Ce fut par une belle après-midi. Par un trou qui était percé dans l’écorce de l’arbre, un rayon resplendissant se fraya son chemin et vint tomber sur le sol, à côté de Bari. Bari commença par fixer, avec étonnement, la traînée d’or. Puis, bientôt, il s’essaya à jouer avec elle, comme il avait fait avec la peau de lapin. Il ne comprit pas pourquoi il ne pouvait point s’en saisir ; mais, dès lors, il connut ce qu’étaient la lumière et le soleil.

Les jours suivants, il alla vers l’ouverture de la tanière, où il voyait luire cette même clarté, et, les yeux éblouis et clignotants, se coucha, apeuré, sur le seuil du vaste monde qu’il avait devant lui.

Louve Grise qui, durant tout ce temps, l’avait observé, cessa dès lors de le retenir dans l’arbre. Elle même s’alla coucher au soleil et appela son fils vers elle. Les faibles yeux du louveteau s’accoutumèrent peu à peu à la clarté solaire, que Bari apprit à aimer. Il aima la tiédeur de l’air, la douceur de la vie, et n’eut plus que répulsion pour les obscures ténèbres de l’antre où il était né.

Il ne tarda pas non plus à connaître que tout dans l’univers, n’était pas doux et bon. Un jour où un orage menaçait et où Bari rôdait, insouciant, sur l’îlot, Louve Grise le rappela vers elle et vers l’abri protecteur de l’arbre. Le louveteau, qui ne comprenait point ce que signifiait cet appel, fit la sourde oreille. Mais la Nature se chargea de le lui apprendre, à ses dépens. Un effroyable déluge de pluie s’abattit soudain sur lui, à la lueur aveuglante des éclairs et au fracas du tonnerre. Littéralement terrorisé, il s’aplatit sur le sol, et fut trempé jusqu’aux os, et presque noyé, avant que Louve Grise n’arrivât pour le saisir dans ses mâchoires et l’emporter au bercail.

Ce fut ainsi que, successivement, son raisonnement se forma et ses divers instincts continuèrent à naître. Le jour où son museau fureteur rencontra un lapin fraîchement tué et tout sanguinolent, que Kazan venait d’apporter, il eut le premier goût du sang. Il trouva que c’était exquis. Et la même impression se renouvela, désormais, chaque fois que Kazan revenait avec une proie dans ses mâchoires. Comme il devait apprendre à tuer lui-même, abandonnant les moelleuses peaux de lapin dont il s’amusait jusque-là, il se mit bientôt à batailler avec des branches tombées et des bouts de bois, où il s’aiguisa et se renforça les dents, qui se transformèrent, à cet exercice, en de durs et coupants petits crocs.

Le temps arriva ainsi où lui fut dévoilée la Grande Énigme de la Vie et de la Mort. Kazan avait rapporté dans sa gueule un gros lapin blanc, encore vivant, mais tellement mal en point qu’il ne put se relever lorsque le chien-loup l’eut déposé sur le sol. Bari savait bien ce qu’étaient lapins et perdrix, et préférait maintenant leur chair sanglante au doux lait de sa mère. Mais toujours lapins et perdrix lui étaient venus morts.

Cette fois, le lapin, le dos brisé, se convulsait et se débattait sur le sol. Le louveteau, à cette vue, recula épouvanté. Puis il revint de l’avant, épiant curieusement les soubresauts d’agonie de la malheureuse bête.
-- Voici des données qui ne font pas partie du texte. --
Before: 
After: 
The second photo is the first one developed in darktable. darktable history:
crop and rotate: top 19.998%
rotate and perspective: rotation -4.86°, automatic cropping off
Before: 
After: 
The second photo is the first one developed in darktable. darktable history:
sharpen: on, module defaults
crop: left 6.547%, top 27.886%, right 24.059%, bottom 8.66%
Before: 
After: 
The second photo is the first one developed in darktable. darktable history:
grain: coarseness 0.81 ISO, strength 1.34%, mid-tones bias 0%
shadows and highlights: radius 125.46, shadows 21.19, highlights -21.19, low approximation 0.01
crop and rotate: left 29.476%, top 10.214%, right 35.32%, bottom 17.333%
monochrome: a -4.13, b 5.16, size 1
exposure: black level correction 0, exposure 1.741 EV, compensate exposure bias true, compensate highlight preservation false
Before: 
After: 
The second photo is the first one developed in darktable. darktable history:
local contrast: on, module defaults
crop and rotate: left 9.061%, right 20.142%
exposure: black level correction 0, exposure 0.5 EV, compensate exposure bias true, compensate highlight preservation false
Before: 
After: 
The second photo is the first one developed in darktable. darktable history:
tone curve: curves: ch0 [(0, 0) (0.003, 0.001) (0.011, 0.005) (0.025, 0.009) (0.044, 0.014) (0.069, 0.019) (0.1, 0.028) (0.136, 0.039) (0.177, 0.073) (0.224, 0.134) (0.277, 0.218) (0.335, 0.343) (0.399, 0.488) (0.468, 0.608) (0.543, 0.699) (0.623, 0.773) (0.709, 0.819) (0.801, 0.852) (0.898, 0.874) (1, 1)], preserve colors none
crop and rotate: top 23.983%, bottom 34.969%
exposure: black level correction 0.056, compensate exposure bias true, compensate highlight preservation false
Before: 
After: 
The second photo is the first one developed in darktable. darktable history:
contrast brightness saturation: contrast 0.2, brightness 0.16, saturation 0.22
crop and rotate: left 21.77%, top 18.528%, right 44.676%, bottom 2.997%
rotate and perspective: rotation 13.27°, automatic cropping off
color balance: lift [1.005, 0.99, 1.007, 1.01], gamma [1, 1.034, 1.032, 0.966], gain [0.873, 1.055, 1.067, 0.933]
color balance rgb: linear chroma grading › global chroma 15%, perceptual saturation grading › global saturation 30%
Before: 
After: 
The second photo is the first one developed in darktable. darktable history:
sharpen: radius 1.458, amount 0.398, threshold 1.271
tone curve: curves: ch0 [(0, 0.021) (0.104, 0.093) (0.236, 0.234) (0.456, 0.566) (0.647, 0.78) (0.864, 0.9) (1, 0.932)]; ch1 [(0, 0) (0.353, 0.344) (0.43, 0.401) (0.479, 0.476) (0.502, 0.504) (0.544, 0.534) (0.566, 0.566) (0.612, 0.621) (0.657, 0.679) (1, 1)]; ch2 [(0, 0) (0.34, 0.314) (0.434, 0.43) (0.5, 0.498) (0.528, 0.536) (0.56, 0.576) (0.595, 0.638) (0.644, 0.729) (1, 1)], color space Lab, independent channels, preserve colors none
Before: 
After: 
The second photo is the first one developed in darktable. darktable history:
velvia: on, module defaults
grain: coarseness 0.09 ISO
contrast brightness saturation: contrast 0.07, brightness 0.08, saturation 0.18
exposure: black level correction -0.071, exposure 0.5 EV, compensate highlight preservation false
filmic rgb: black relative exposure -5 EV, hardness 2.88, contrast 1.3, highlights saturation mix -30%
Pressentant que les choses n’avançaient pas, Louve Grise vint vers le lapin, le renifla de près, une demi-douzaine de fois, sans toutefois lui donner le coup de dent libérateur, et tourna vers Bari sa face aveugle. Quant à Kazan, nonchalamment couché par terre, à quelques pas de là, il continuait à observer et semblait beaucoup se divertir.

Chaque fois que Louve Grise baissait la tête et promenait son museau sur le lapin, les petites oreilles du louveteau se dressaient, attentives et alertées. Lorsqu’il vit qu’aucun mal n’arrivait à sa mère, il s’approcha un peu plus, prudemment et les pattes raides. Bientôt il fut à même de toucher le lapin et, comme sa mère, il posa son museau sur la fourrure qui gisait, en apparence inerte.

Mais le lapin n’était pas encore mort. Dans une violente convulsion, il replia et déplia son train de derrière, envoyant à Bari une maîtresse ruade, qui l’envoya s’étaler, plusieurs pieds plus loin, piaillant de terreur.